Flow-induced in-line oscillation of a circular cylinder has been experimentally studied by free-oscillation tests in a water tunnel. Response amplitudes of a circular cylinder have been measured for determining the values of the reduced mass-damping parameter of less than 1.0. In the free-oscillation tests, the cylinder models were spring-mounted so as to oscillate as a two-dimensional rigid cylinder in the water tunnel. Two types of excitation phenomena appear at approximately half of the resonance flow velocity. The response amplitudes are sensitive to the reduced mass-damping parameter during the in-line oscillation of the first excitation region with a symmetric vortex street, and the alternate vortices are periodically shed, locking-in with the vibration of the cylinder in the second excitation region.
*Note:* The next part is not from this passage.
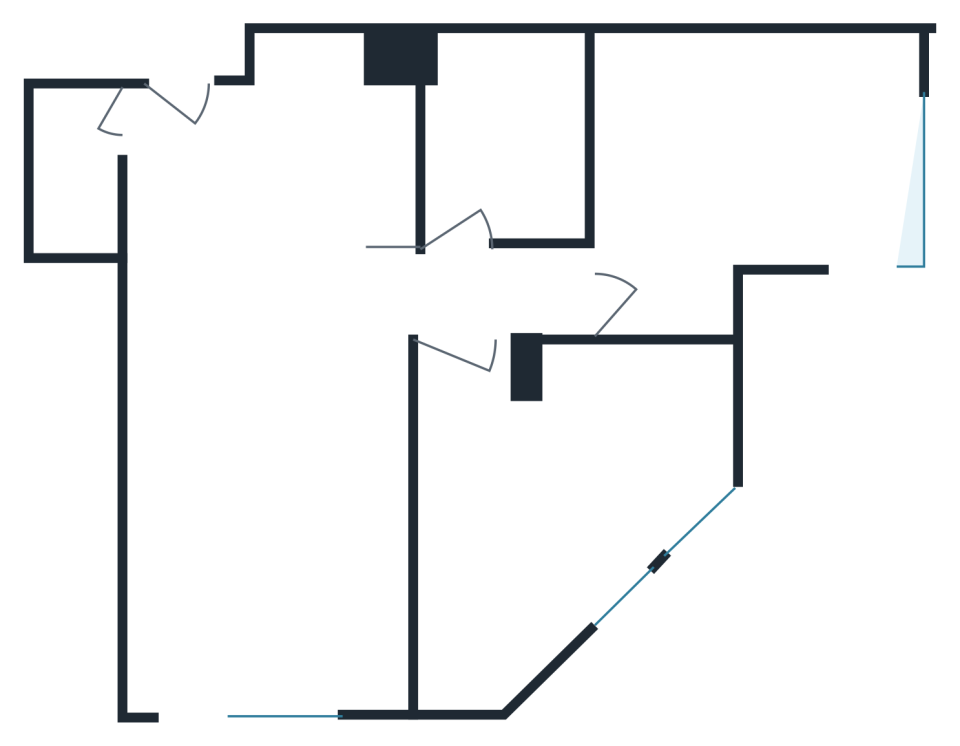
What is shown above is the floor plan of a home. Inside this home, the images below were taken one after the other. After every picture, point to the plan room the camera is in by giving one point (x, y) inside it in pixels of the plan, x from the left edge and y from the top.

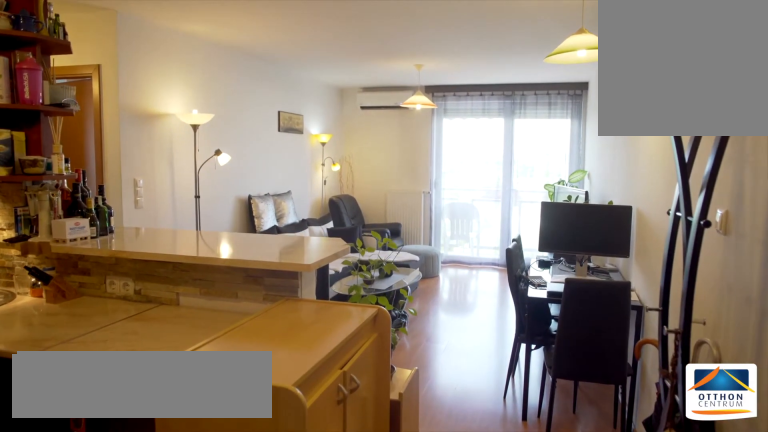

A hysteresis phenomenon is observed to appear in the in-line oscillation of the latter region. A cantilevered circular cylinder with a finite length aspect ratio of 10 was tested for fluid-elastic characteristics of the cylinder, and these characteristics are found to be quite different from those of the two-dimensional cylinder, having only one wide velocity region of excitation. The results of this study are providing important supporting data for the recent publication “Guideline for Evaluation of Flow-Induced Vibration of a Cylindrical Structure in a Pipe,” by the Japan Society of Mechanical Engineers, Standard JSME S012-1998.